PROVIDED INFORMATION

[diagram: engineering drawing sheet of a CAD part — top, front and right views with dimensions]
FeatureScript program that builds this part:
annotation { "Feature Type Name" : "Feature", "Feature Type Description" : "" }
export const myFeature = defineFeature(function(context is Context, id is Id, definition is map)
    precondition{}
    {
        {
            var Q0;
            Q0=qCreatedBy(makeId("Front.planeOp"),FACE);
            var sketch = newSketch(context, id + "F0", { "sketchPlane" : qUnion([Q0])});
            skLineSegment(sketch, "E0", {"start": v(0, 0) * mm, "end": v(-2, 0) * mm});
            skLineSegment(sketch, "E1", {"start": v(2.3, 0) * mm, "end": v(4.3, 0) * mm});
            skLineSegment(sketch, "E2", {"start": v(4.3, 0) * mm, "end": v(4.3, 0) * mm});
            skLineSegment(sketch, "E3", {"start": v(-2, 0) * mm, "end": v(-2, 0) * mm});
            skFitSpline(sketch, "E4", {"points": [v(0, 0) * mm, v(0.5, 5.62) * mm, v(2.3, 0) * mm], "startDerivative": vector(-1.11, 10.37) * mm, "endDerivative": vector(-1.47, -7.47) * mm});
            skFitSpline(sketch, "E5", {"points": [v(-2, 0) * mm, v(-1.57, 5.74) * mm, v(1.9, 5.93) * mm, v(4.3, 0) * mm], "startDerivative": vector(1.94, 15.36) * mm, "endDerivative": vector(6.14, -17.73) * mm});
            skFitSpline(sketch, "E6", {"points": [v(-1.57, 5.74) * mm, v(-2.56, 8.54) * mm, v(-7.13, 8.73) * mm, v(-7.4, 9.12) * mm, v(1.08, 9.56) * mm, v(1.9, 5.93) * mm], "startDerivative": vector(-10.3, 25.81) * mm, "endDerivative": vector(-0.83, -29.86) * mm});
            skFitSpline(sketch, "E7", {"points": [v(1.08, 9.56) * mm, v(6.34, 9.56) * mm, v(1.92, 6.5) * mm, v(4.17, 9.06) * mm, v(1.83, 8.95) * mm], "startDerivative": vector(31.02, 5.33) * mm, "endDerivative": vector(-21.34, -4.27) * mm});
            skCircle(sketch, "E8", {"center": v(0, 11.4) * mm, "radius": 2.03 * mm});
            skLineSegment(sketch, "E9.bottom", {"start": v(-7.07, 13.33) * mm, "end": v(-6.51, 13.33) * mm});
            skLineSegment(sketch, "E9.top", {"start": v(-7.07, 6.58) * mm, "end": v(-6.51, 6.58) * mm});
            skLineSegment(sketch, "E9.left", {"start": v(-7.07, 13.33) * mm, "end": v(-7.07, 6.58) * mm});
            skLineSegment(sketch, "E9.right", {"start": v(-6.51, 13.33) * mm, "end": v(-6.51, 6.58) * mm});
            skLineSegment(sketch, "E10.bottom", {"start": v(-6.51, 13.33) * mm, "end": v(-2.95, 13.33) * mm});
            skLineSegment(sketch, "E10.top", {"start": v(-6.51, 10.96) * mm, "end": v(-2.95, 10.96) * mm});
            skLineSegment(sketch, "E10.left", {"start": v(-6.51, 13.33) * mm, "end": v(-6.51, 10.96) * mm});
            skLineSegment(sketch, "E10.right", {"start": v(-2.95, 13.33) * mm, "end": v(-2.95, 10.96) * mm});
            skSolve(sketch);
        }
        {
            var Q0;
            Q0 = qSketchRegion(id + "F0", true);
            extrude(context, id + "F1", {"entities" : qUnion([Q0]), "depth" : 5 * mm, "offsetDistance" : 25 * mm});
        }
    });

THE REQUEST
Please reproduce every line of the items above with no changes at all.

CORRECT RESULT
[diagram: engineering drawing sheet of a CAD part — top, front and right views with dimensions]
FeatureScript program that builds this part:
annotation { "Feature Type Name" : "Feature", "Feature Type Description" : "" }
export const myFeature = defineFeature(function(context is Context, id is Id, definition is map)
    precondition{}
    {
        {
            var Q0;
            Q0=qCreatedBy(makeId("Front.planeOp"),FACE);
            var sketch = newSketch(context, id + "F0", { "sketchPlane" : qUnion([Q0])});
            skLineSegment(sketch, "E0", {"start": v(0, 0) * mm, "end": v(-2, 0) * mm});
            skLineSegment(sketch, "E1", {"start": v(2.3, 0) * mm, "end": v(4.3, 0) * mm});
            skLineSegment(sketch, "E2", {"start": v(4.3, 0) * mm, "end": v(4.3, 0) * mm});
            skLineSegment(sketch, "E3", {"start": v(-2, 0) * mm, "end": v(-2, 0) * mm});
            skFitSpline(sketch, "E4", {"points": [v(0, 0) * mm, v(0.5, 5.62) * mm, v(2.3, 0) * mm], "startDerivative": vector(-1.11, 10.37) * mm, "endDerivative": vector(-1.47, -7.47) * mm});
            skFitSpline(sketch, "E5", {"points": [v(-2, 0) * mm, v(-1.57, 5.74) * mm, v(1.9, 5.93) * mm, v(4.3, 0) * mm], "startDerivative": vector(1.94, 15.36) * mm, "endDerivative": vector(6.14, -17.73) * mm});
            skFitSpline(sketch, "E6", {"points": [v(-1.57, 5.74) * mm, v(-2.56, 8.54) * mm, v(-7.13, 8.73) * mm, v(-7.4, 9.12) * mm, v(1.08, 9.56) * mm, v(1.9, 5.93) * mm], "startDerivative": vector(-10.3, 25.81) * mm, "endDerivative": vector(-0.83, -29.86) * mm});
            skFitSpline(sketch, "E7", {"points": [v(1.08, 9.56) * mm, v(6.34, 9.56) * mm, v(1.92, 6.5) * mm, v(4.17, 9.06) * mm, v(1.83, 8.95) * mm], "startDerivative": vector(31.02, 5.33) * mm, "endDerivative": vector(-21.34, -4.27) * mm});
            skCircle(sketch, "E8", {"center": v(0, 11.4) * mm, "radius": 2.03 * mm});
            skLineSegment(sketch, "E9.bottom", {"start": v(-7.07, 13.33) * mm, "end": v(-6.51, 13.33) * mm});
            skLineSegment(sketch, "E9.top", {"start": v(-7.07, 6.58) * mm, "end": v(-6.51, 6.58) * mm});
            skLineSegment(sketch, "E9.left", {"start": v(-7.07, 13.33) * mm, "end": v(-7.07, 6.58) * mm});
            skLineSegment(sketch, "E9.right", {"start": v(-6.51, 13.33) * mm, "end": v(-6.51, 6.58) * mm});
            skLineSegment(sketch, "E10.bottom", {"start": v(-6.51, 13.33) * mm, "end": v(-2.95, 13.33) * mm});
            skLineSegment(sketch, "E10.top", {"start": v(-6.51, 10.96) * mm, "end": v(-2.95, 10.96) * mm});
            skLineSegment(sketch, "E10.left", {"start": v(-6.51, 13.33) * mm, "end": v(-6.51, 10.96) * mm});
            skLineSegment(sketch, "E10.right", {"start": v(-2.95, 13.33) * mm, "end": v(-2.95, 10.96) * mm});
            skSolve(sketch);
        }
        {
            var Q0;
            Q0 = qSketchRegion(id + "F0", true);
            extrude(context, id + "F1", {"entities" : qUnion([Q0]), "depth" : 5 * mm, "offsetDistance" : 25 * mm});
        }
    });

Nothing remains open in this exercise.